Problem to work on
Look through the data for the string "size". Copy every line where it is found.

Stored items
════════════════════

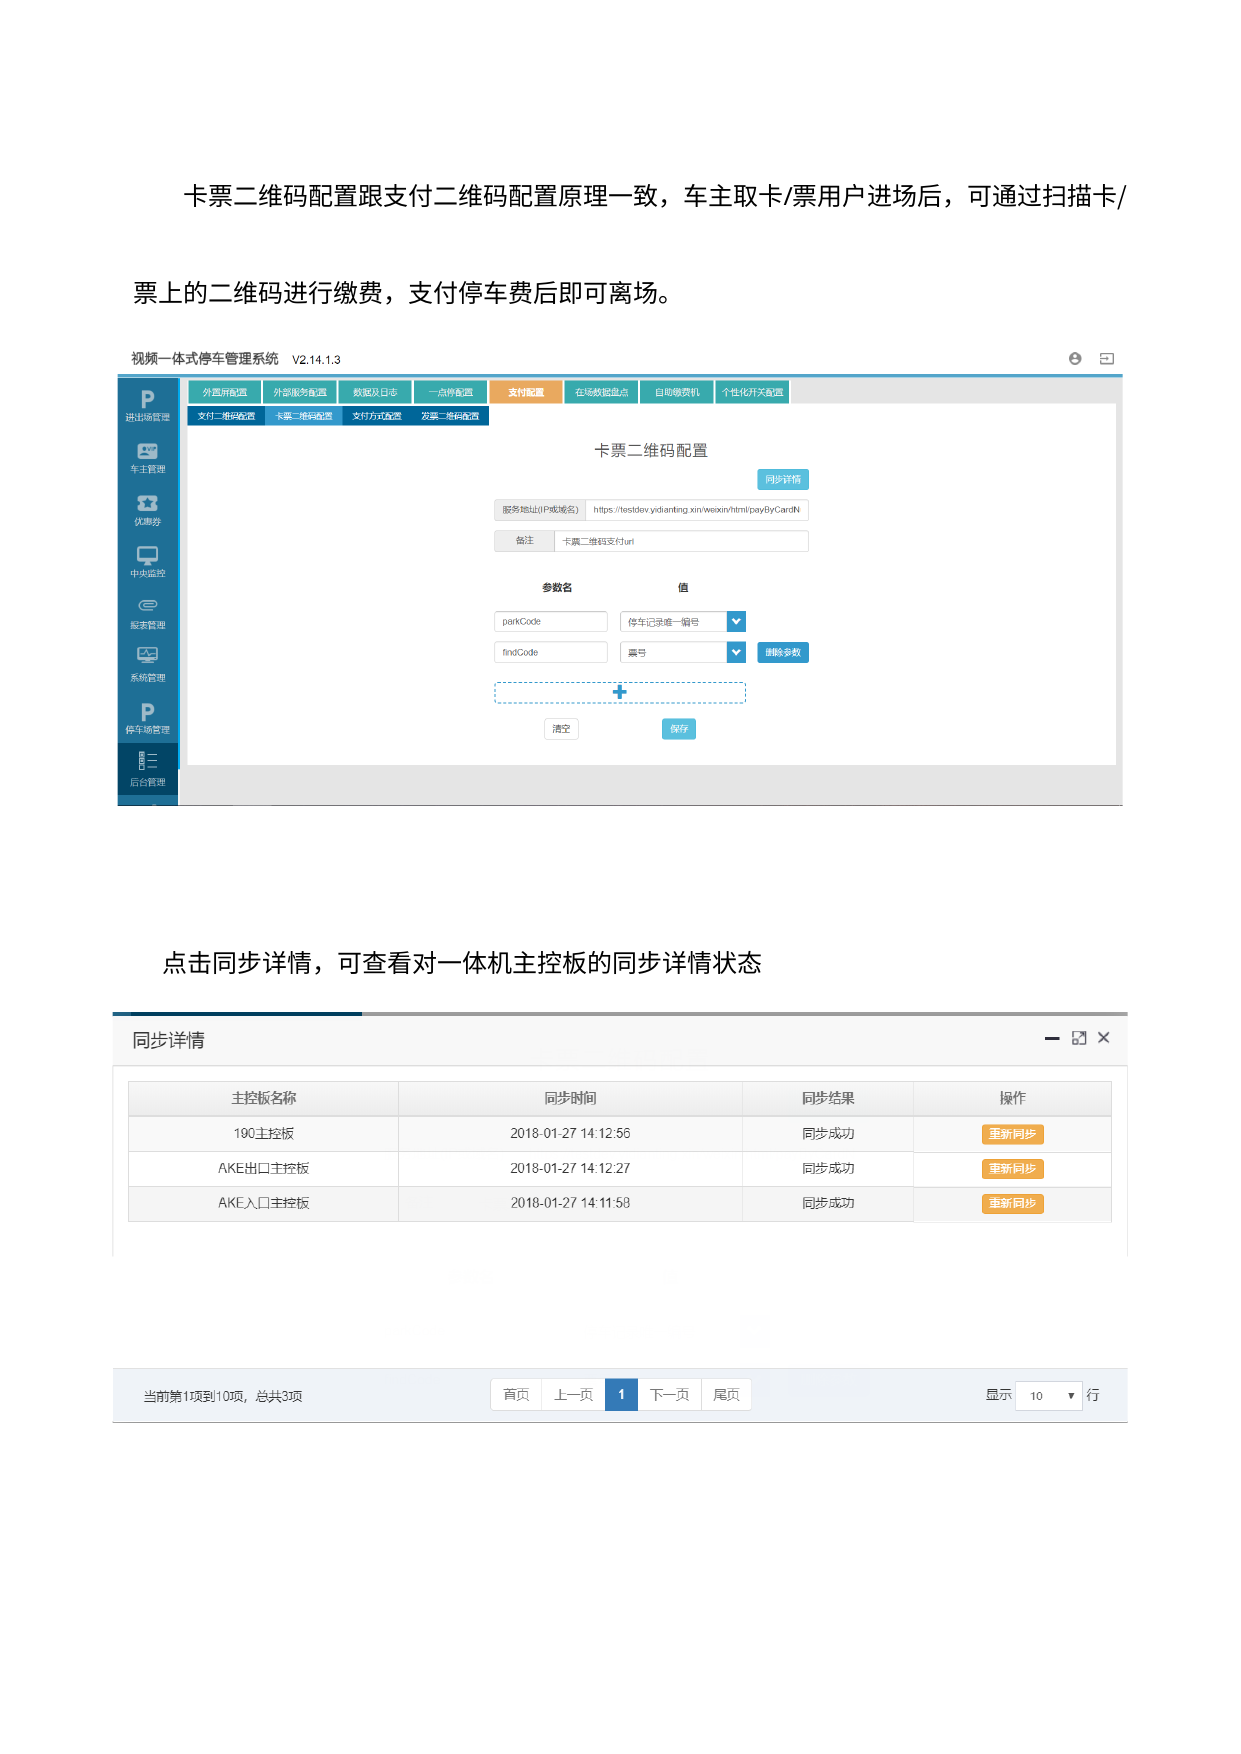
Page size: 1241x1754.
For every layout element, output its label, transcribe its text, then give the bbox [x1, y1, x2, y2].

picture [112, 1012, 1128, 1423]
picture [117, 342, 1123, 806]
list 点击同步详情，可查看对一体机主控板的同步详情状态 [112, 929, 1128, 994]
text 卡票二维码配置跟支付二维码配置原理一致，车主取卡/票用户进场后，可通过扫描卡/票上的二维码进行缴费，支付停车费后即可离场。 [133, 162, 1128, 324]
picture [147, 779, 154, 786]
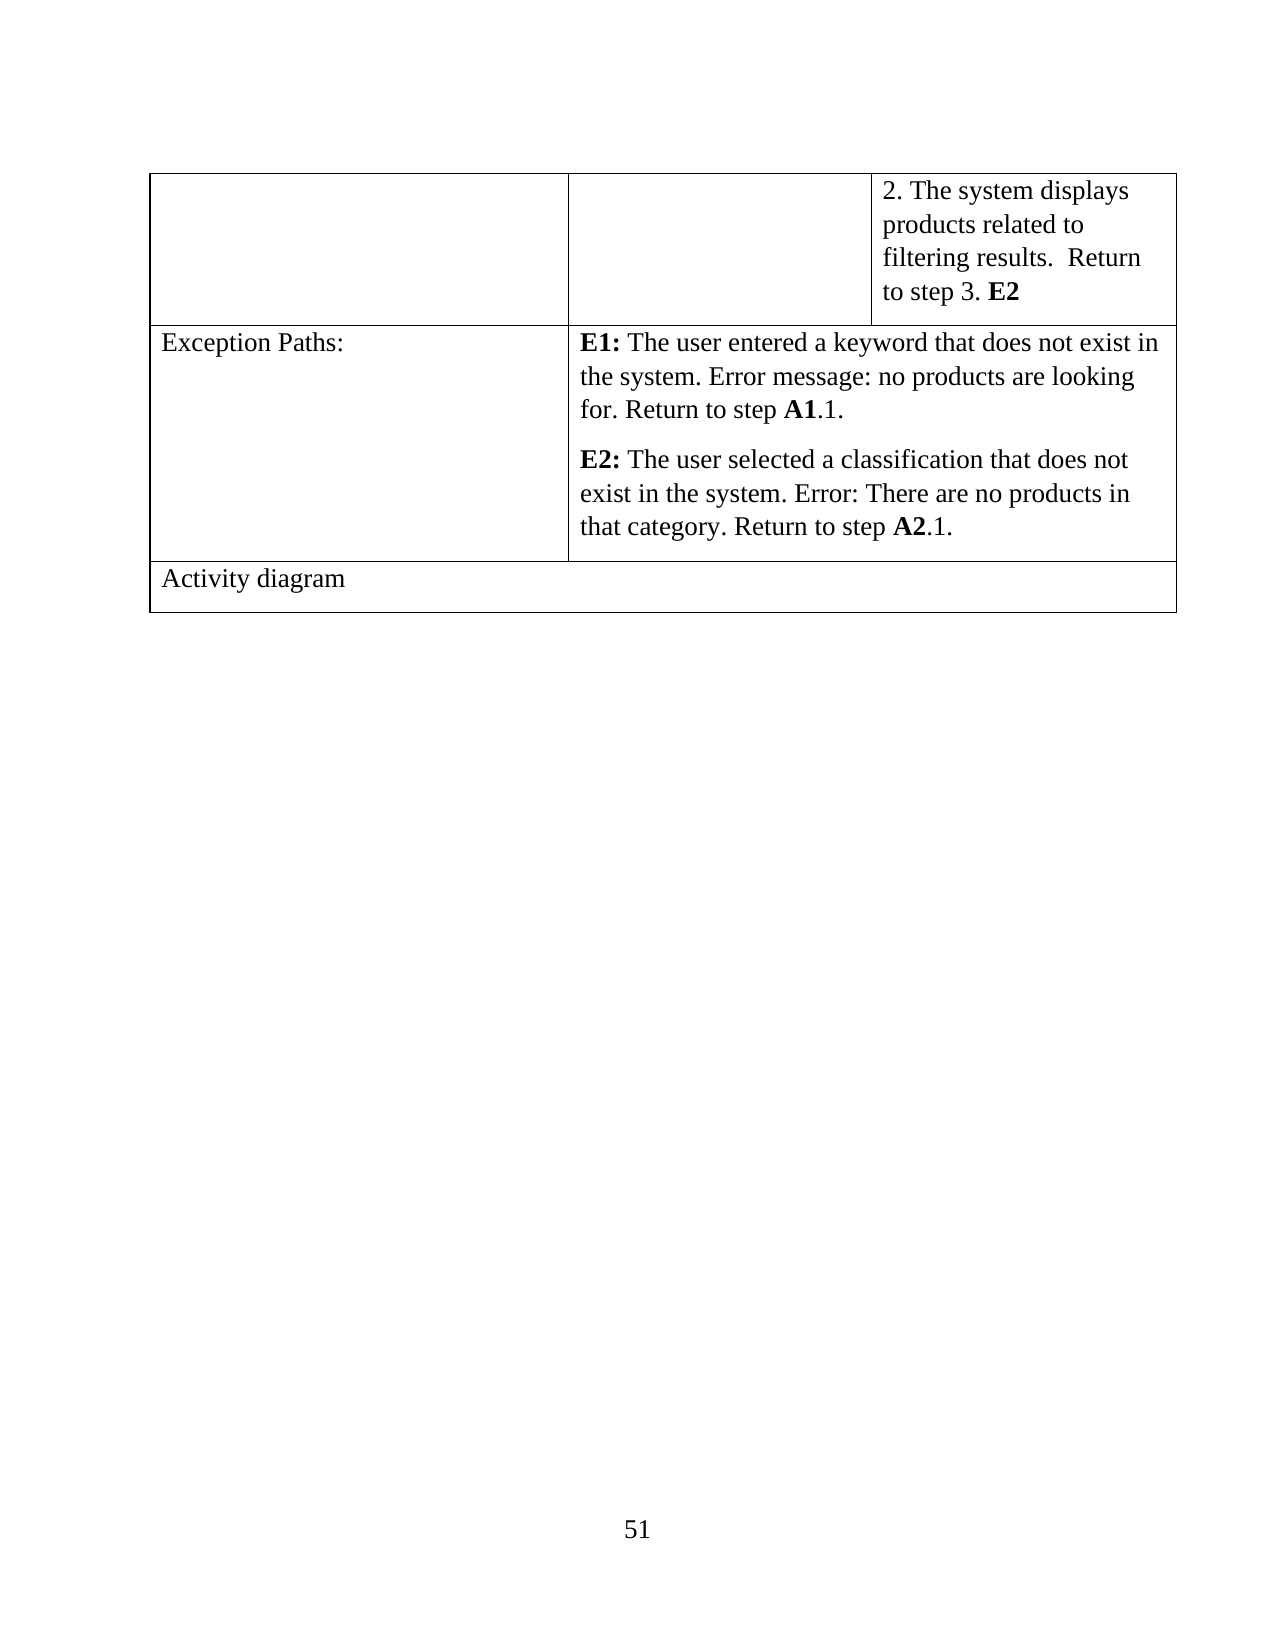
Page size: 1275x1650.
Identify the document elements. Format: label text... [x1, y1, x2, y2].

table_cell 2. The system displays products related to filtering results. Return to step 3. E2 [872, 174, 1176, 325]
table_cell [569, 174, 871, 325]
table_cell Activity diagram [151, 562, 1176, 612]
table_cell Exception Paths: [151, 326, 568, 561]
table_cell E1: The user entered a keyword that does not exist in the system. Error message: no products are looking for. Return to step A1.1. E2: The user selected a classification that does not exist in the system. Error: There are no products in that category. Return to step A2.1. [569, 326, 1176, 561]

════════════════════

Completed exercise
Page size: 1241x1754.
Page size: 1275x1650.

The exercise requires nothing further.